─── RECORDED DATA

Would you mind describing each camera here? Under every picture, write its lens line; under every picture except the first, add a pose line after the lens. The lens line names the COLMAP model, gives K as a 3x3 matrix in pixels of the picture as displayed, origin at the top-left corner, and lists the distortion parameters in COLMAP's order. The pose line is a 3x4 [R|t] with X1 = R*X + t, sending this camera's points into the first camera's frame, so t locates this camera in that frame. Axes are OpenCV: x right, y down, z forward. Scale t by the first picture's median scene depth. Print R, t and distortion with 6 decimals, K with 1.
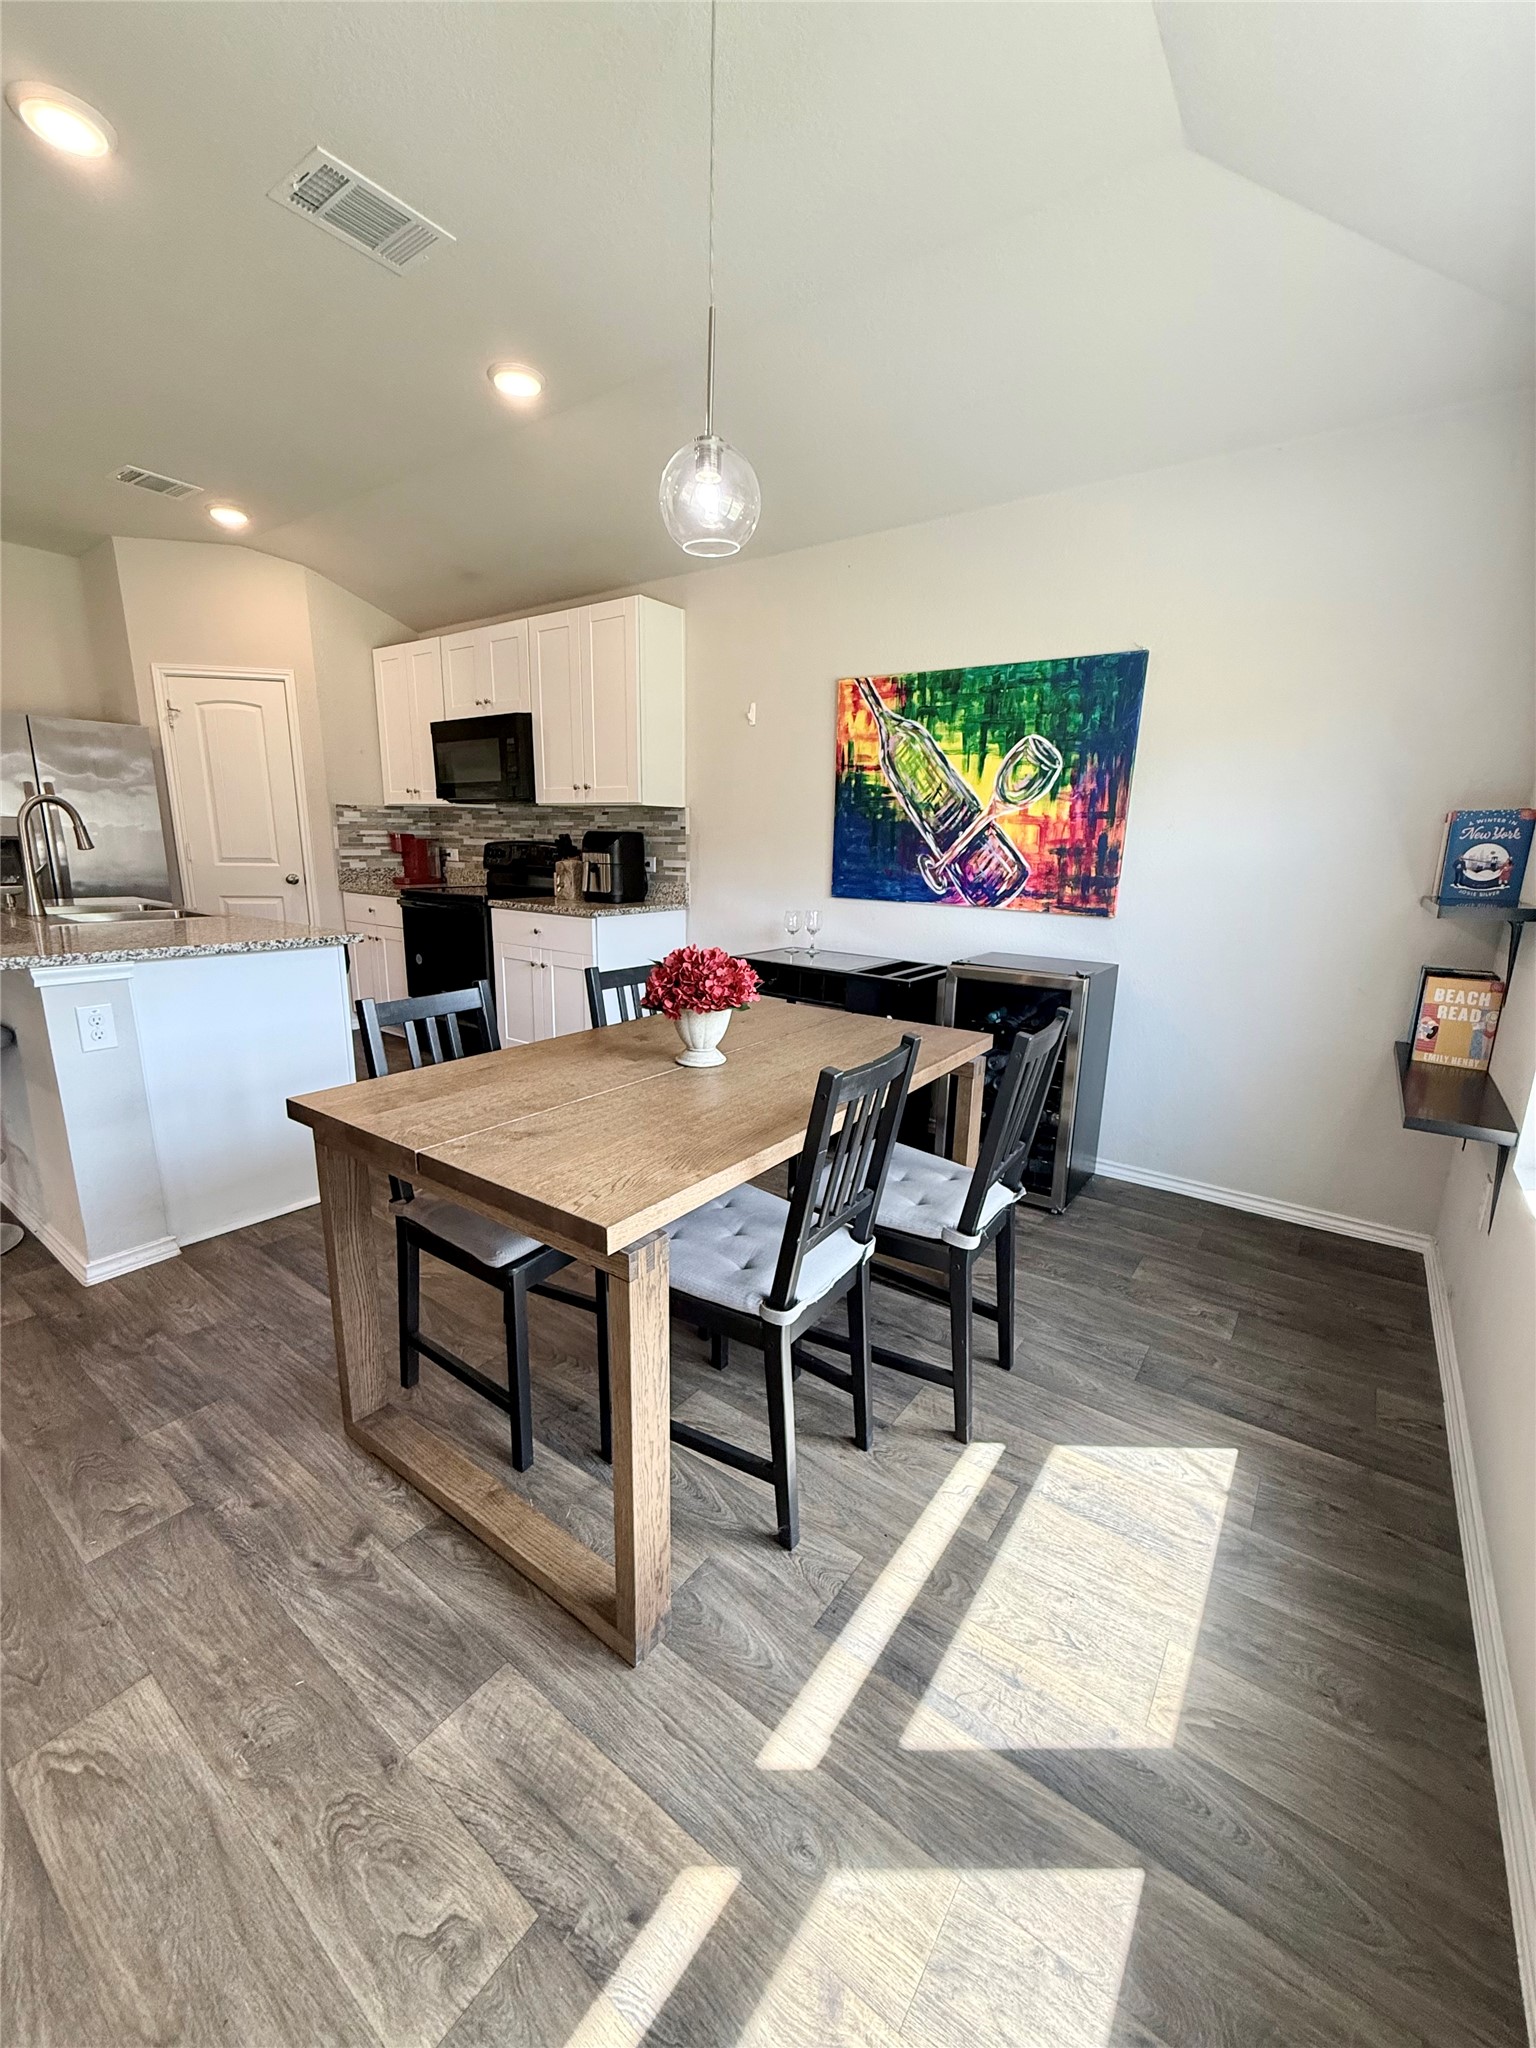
lens RADIAL K [[819.5, 0, 743.8], [0, 819.5, 1014.2], [0, 0, 1]] dist [0.002570, -0.001293]
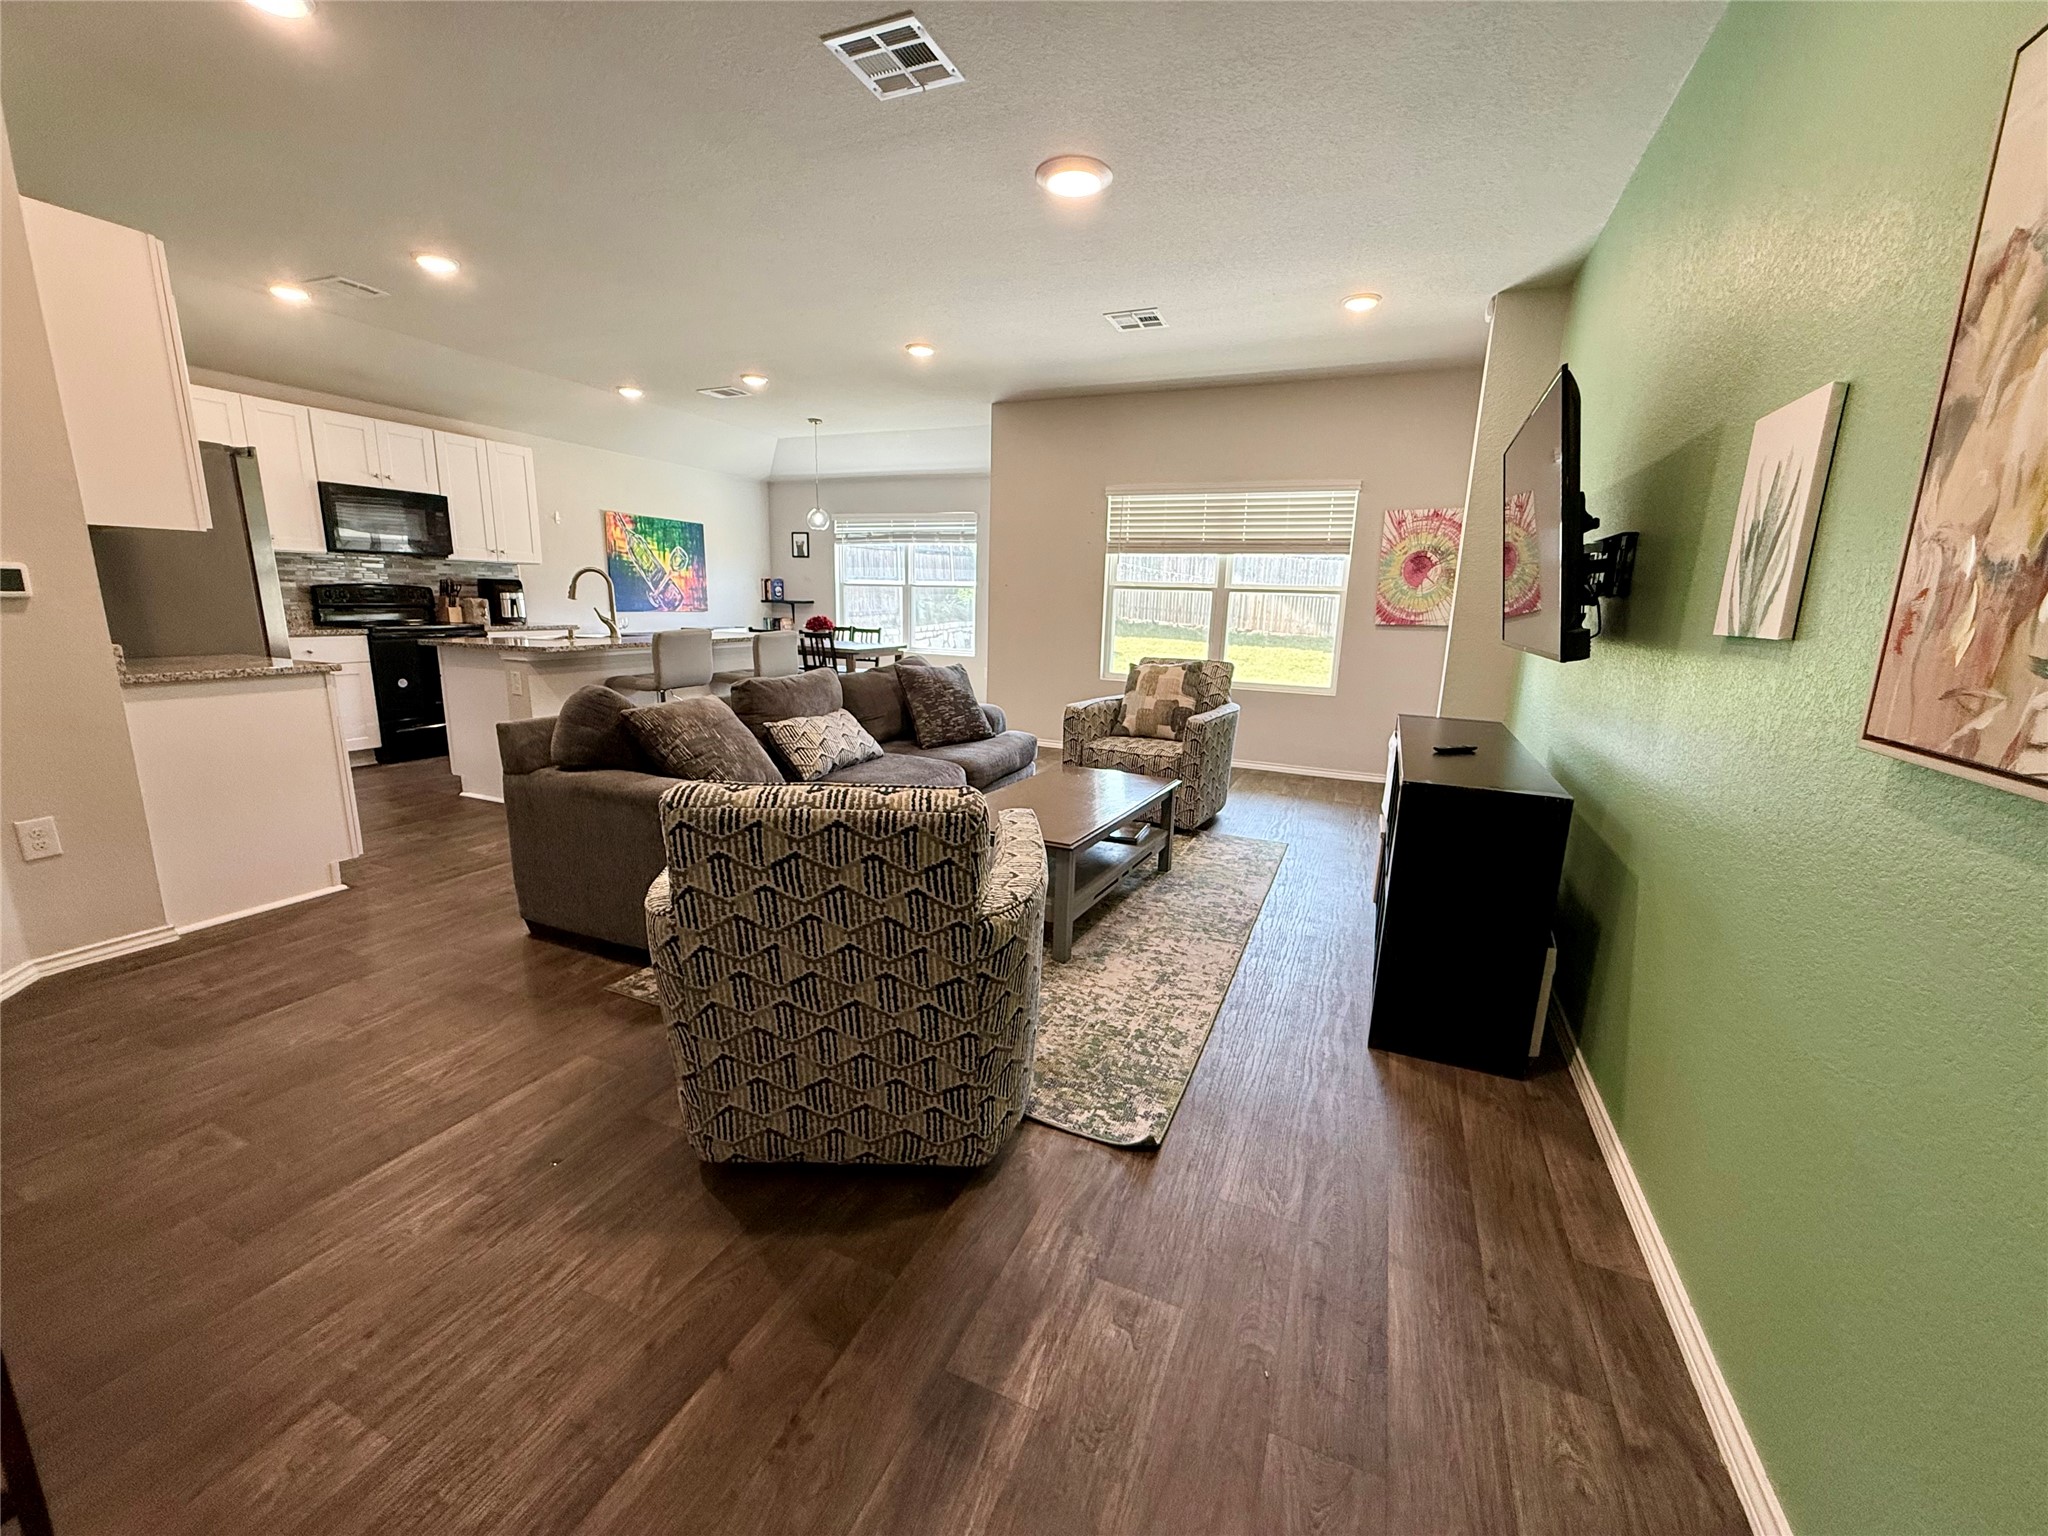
lens RADIAL K [[819.5, 0, 1028.5], [0, 819.5, 772.2], [0, 0, 1]] dist [0.002570, -0.001293]
pose [[-0.221061, -0.231635, 0.947353, -2.320370], [0.174608, 0.946289, 0.272119, -0.143581], [-0.959502, 0.225571, -0.168742, 0.433243]]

──────

The data must be repeated exactly. Any pictures in it are to be left out.

Would you mind describing each camera here? Under every picture, write its lens line; under every picture except the first, add a pose line after the lens. The lens line names the COLMAP model, gives K as a 3x3 matrix in pixels of the picture as displayed, origin at the top-left corner, and lists the distortion parameters in COLMAP's order. The pose line is a 3x4 [R|t] with X1 = R*X + t, sending this camera's points into the first camera's frame, so t locates this camera in that frame. Axes are OpenCV: x right, y down, z forward. Scale t by the first picture's median scene depth. Print R, t and distortion with 6 decimals, K with 1.
lens RADIAL K [[819.5, 0, 743.8], [0, 819.5, 1014.2], [0, 0, 1]] dist [0.002570, -0.001293]
lens RADIAL K [[819.5, 0, 1028.5], [0, 819.5, 772.2], [0, 0, 1]] dist [0.002570, -0.001293]
pose [[-0.221061, -0.231635, 0.947353, -2.320370], [0.174608, 0.946289, 0.272119, -0.143581], [-0.959502, 0.225571, -0.168742, 0.433243]]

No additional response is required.